Wo liegen die sittlich-moralischen Grenzen und Chancen der Epikur?

2 Antworten

Epikur geht es wie allen Philosophen der Antike um eine umfassende Lebensphilosophie. Ebenso wie alle anderen geht er davon aus, dass Menschen gesellschaftliche Wesen sind. Das umfasst den immerwährenden Konflikt zwischen Individuum und Gesellschaft und dazu gibt es von ihm grundsätzlich den Spruch, dass "der Mensch nicht in Freude leben kann, ohne gleichzeitig vernünftig, anständig und gerecht zu sein, wie er auch nicht vernünftig, anständig und gerecht sein kann, ohne in Freude zu leben." (zitiert nach Carl-Friedrich Geyer:Epikur zur Einführung) Interessant ist die umgekehrte Wiederholung, die zum Ausdruck bringt, dass das eine das andere bedingt und umgekehrt. Auffallend ist auch, dass Epikur nicht von DER VERNUNFT, DEM ANSTAND und DER GERECHTIGKEIT spricht sondern von einem moralischen Handeln eines jeden einzelnen.

Im Gegensatz zu seinen Mitphilosophen steht Epikur Abstrakta wie GERECHTIGKEIT eher kritisch gegenüber und darin unterscheidet er sich von den anderen antiken Autoren mit idealistischer Grundeinstellung. Epikur hat nichts gegen Götter oder höhere Geistigkeit, aber im Leben der Menschen haben sie nichts zu suchen. Ob Tugenden oder moralische Einstellungen, nach Epikur ergeben sie sich aus dem Miteinander der Menschen und variieren auch entsprechend und sind keine höheren Anweisungen von Göttern oder einer höheren Vernunft. Vernünftig sein, anständig sein und gerecht, alles das ist Menschensache und da müssen wir uns schon herumschlagen, das richtige Maß zu finden, das dem Individuum und der jeweiligen Gesellschaft grecht wird.

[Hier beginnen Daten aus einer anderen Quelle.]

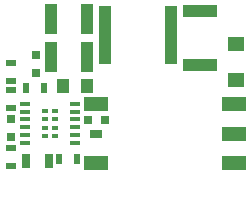
<source format=gbr>
G04 #@! TF.FileFunction,Paste,Top*
%FSLAX46Y46*%
G04 Gerber Fmt 4.6, Leading zero omitted, Abs format (unit mm)*
G04 Created by KiCad (PCBNEW 4.0.7) date 02/24/18 17:15:32*
%MOMM*%
%LPD*%
G01*
G04 APERTURE LIST*
%ADD10C,0.100000*%
%ADD11R,1.400000X1.200000*%
%ADD12R,2.080000X1.170000*%
%ADD13R,1.100000X0.800000*%
%ADD14R,0.500000X0.900000*%
%ADD15R,0.890000X0.420000*%
%ADD16R,0.495000X0.427500*%
%ADD17R,0.900000X0.500000*%
%ADD18R,0.700000X1.300000*%
%ADD19R,0.750000X0.800000*%
%ADD20R,1.000000X1.250000*%
%ADD21O,1.262000X0.080000*%
%ADD22O,0.460000X0.080000*%
%ADD23R,1.000000X2.500000*%
%ADD24R,1.000000X5.000000*%
%ADD25R,3.000000X1.000000*%
%ADD26R,0.800000X0.750000*%
G04 APERTURE END LIST*
D10*
D11*
X146000000Y-83850000D03*
X146000000Y-86950000D03*
D12*
X145830000Y-89000000D03*
X145830000Y-91500000D03*
X145830000Y-94000000D03*
X134170000Y-94000000D03*
X134170000Y-89000000D03*
D13*
X134170000Y-91500000D03*
D14*
X131050000Y-93600000D03*
X132550000Y-93600000D03*
D15*
X128195000Y-88975000D03*
X128195000Y-89625000D03*
X128195000Y-90275000D03*
X128195000Y-90925000D03*
X128195000Y-91575000D03*
X128195000Y-92225000D03*
X132405000Y-92225000D03*
X132405000Y-91575000D03*
X132405000Y-90925000D03*
X132405000Y-90275000D03*
X132405000Y-89625000D03*
X132405000Y-88975000D03*
D16*
X130712500Y-91668750D03*
X130712500Y-90956250D03*
X130712500Y-90243750D03*
X130712500Y-89531250D03*
X129887500Y-91668750D03*
X129887500Y-90956250D03*
X129887500Y-90243750D03*
X129887500Y-89531250D03*
D17*
X127000000Y-85500000D03*
X127000000Y-87000000D03*
D18*
X128250000Y-93800000D03*
X130150000Y-93800000D03*
D17*
X127000000Y-87800000D03*
X127000000Y-89300000D03*
D14*
X128250000Y-87600000D03*
X129750000Y-87600000D03*
D17*
X127000000Y-94200000D03*
X127000000Y-92700000D03*
D19*
X129100000Y-84850000D03*
X129100000Y-86350000D03*
D20*
X131400000Y-87450000D03*
X133400000Y-87450000D03*
D19*
X127000000Y-91750000D03*
X127000000Y-90250000D03*
D21*
X131800000Y-95600000D03*
X131800000Y-96000000D03*
X131800000Y-96400000D03*
X131800000Y-95200000D03*
D22*
X131399000Y-94800000D03*
X132201000Y-94800000D03*
D23*
X130400000Y-84950000D03*
X133400000Y-84950000D03*
D24*
X134900000Y-83100000D03*
X140500000Y-83100000D03*
D25*
X143000000Y-85650000D03*
X143000000Y-81050000D03*
D26*
X134950000Y-90350000D03*
X133450000Y-90350000D03*
D23*
X133400000Y-81800000D03*
X130400000Y-81800000D03*
M02*

</source>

Diese Einstellung Epikurs hat später großen Einfluss auf die Aufklärung, die von ihm z.B. den Gesellschaftsvertrag übernehmen und sich speziell in England im Utilitarismus manifestieren. Doch einen großen Unterschied gibt es zwischen Epikur und den Utilitaristen. Letzere wollen ein "positiv definiertes Glück der Menschen" ihrem Streben voranstellen. Epikur ist da zurückhaltender, eher wie später Karl Raimund Popper. Er überlässt lieber jedem Individuum selbst, sein persönliches Glück zu finden und grenzt negativ ab, d.h. was muss beschnitten werden, um dem Glück der einzelnen und dem Wohl der Gesellschaft nicht im Weg zu stehen. Darum heißt es zum Gesellschaftsvertrag bei ihm:

„Das der menschlichen Natur entsprechende Recht ist eine Vereinbarung über das Mittel, mit dem verhindert wird, dass sich Menschen gegenseitig schädigen oder schädigen lassen.“

"schädigen lassen" bedeutet, nicht nur die aktive Rücksichtnahme aufeinander sondern auch die Abwehr allen Strebens und Handelns, das Mitgliedern der Gemeinschaft Schaden bringt. Einer steht für den anderen ein. Er sagt aber auch, dass die menschliche Natur nicht die Natur von Engeln und Heiligen ist. Da bleibt Epikur Realist und seine Ethik geht von fehlbaren Menschen aus und nicht von Heiligen.


Mehr siehe z.B. http://epikureer.de.tl/Defination-Epikureer.htm

Epikur hat kein Buch über Ethik geschrieben wie Aristoteles. Er hat überhaupt kein ethisches System entworfen. Seine Philosophie war darauf gerichtet, innere Ruhe und Freude zu erlangen durch die Philosophie und das Wissen, das durch sie entsteht.

Von Epikur ist ja nicht viel überliefert, und das meiste nur in Bruchstücken. Das wenige kann eigentlich jeder selbst lesen, vor allem den Brief an Menoikeus. Der ist ja nun wirklich nicht schwer geschrieben. Aber den selbst zu lesen, kann ich Dir wirklich nicht ersparen. In Übersetzung, versteht sich.

Es gibt auch eine vollständige zweisprachige Werkausgabe, griechisch/italienisch.Ich kann beides ein wenig, aber mühsam ist das schon.